The magic of NeRF is to turn cameras from relatively dumb recorders into data samplers. Instead of just recording, the camera intelligently samples the scene, parameterizes it and constructs a differentiable 3D representation of the world. Other approaches, like photogrammetry, tried their hand at this problem, but NeRFs are the first to provide an increasingly picture-perfect representation of our three-dimensional world. NeRFs are the new foundation of technologies that will make 3D graphics learnable, differentiable, generative: This is the heart of Luma. 

What you get with Luma is not just pretty (and accurate), it’s programmable. The upshot of this is, to borrow a phrase, camera as code.

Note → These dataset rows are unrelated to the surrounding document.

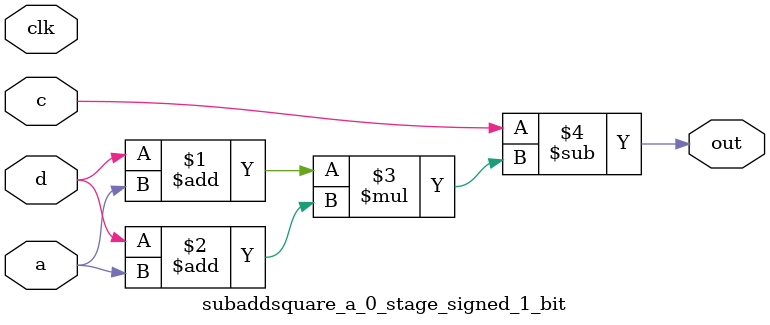
<source format=sv>
(* use_dsp = "yes" *) module subaddsquare_a_0_stage_signed_1_bit(
	input signed [0:0] a,
	input signed [0:0] c,
	input signed [0:0] d,
	output [0:0] out,
	input clk);

	assign out = c - ((d + a) * (d + a));
endmodule

</source>
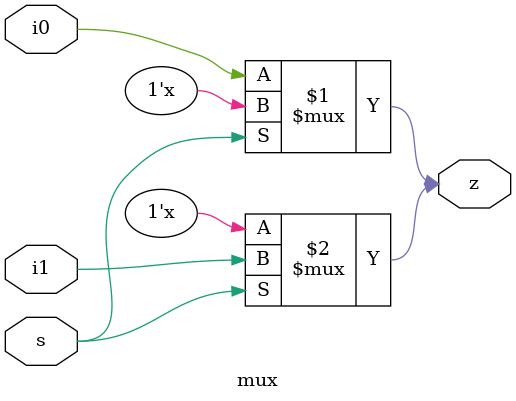
<source format=v>
`timescale 1ns / 1ps
module mux(output z , input i0 , input i1 , input s);
	bufif0 #(1:2:3,3:4:5,5:6:7) gate1 (z, i0, s);
	bufif1 #(1:2:3,3:4:5,5:6:7) gate2 (z, i1, s);
endmodule
</source>
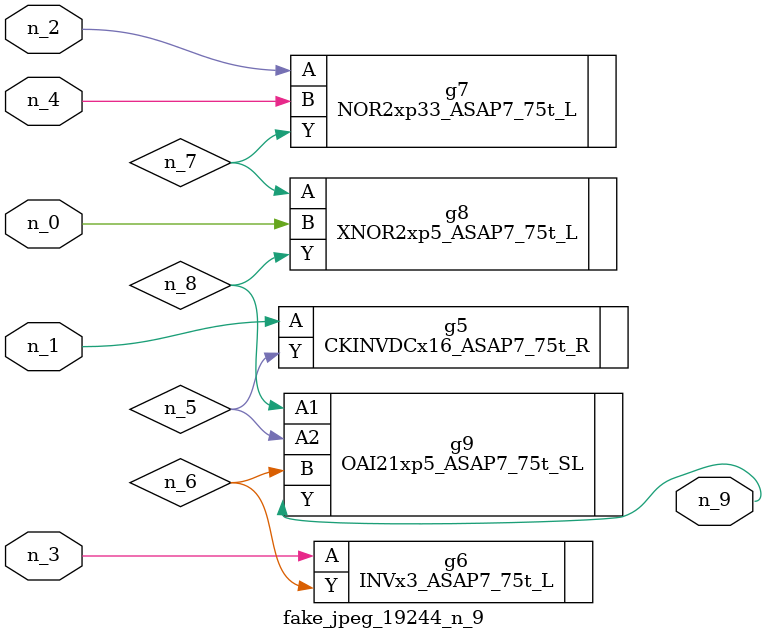
<source format=v>
module fake_jpeg_19244_n_9 (n_3, n_2, n_1, n_0, n_4, n_9);

input n_3;
input n_2;
input n_1;
input n_0;
input n_4;

output n_9;

wire n_8;
wire n_6;
wire n_5;
wire n_7;

CKINVDCx16_ASAP7_75t_R g5 ( 
.A(n_1),
.Y(n_5)
);

INVx3_ASAP7_75t_L g6 ( 
.A(n_3),
.Y(n_6)
);

NOR2xp33_ASAP7_75t_L g7 ( 
.A(n_2),
.B(n_4),
.Y(n_7)
);

XNOR2xp5_ASAP7_75t_L g8 ( 
.A(n_7),
.B(n_0),
.Y(n_8)
);

OAI21xp5_ASAP7_75t_SL g9 ( 
.A1(n_8),
.A2(n_5),
.B(n_6),
.Y(n_9)
);


endmodule
</source>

The real camera work happens after the 3D capture. In fact, Luma lets you conjure virtual cameras out of thin air, with arbitrary control over their parameters (focal length, roll, pitch, yaw and whole trajectories). You can now create seemingly impossible shots. 

This anticipates a world where anyone with an iPhone can be a cinematographer. Imagine you could declaratively prompt your scene to have the signature David Fincher style where the camera echoes the actor?

Or instead of using a dolly zoom with a camera on a physical rail, recreate the effect with a few clicks.

So, Luma makes cameras programmable. But what about the scenes themselves?  They too will soon become editable. The particular way NeRFs reconstruct reality means that every aspect of that scene will one day be malleable to full creative control. 

In the same way generative AI lets us play with images using just a prompt and some imagination, Luma will do for entire scenes and objects, in other words, the rich 3D world we live in. Luma users will soon become VFX artists, able to bend the laws of physics and reality itself to their will.

Shrinking a Hollywood studio into an iPhone app won't just change media, it will transform core elements of the economy from e-commerce and ads to gaming and social media. Someone selling from their garage can produce product videos on their iPhone that rival mega-budget ad agencies, a game creator could bring the real world into their game as an asset, to say nothing of AR/VR when its time comes. We’ve barely scratched the surface of creative (and commercial) possibilities this unlocks. 

Our excitement about this expansive vision is matched by our conviction in the team building it. Co-founders Amit Jain and Alex Yu bring a rare combination of deep technical talent and product vision. Their team is as impressive: Stellar engineers with expertise in systems engineering, rendering, and product, in addition to researchers who've made core contributions around generative AI and NeRFs.   

Welcome to Amit, Alex and the rest of the Luma team!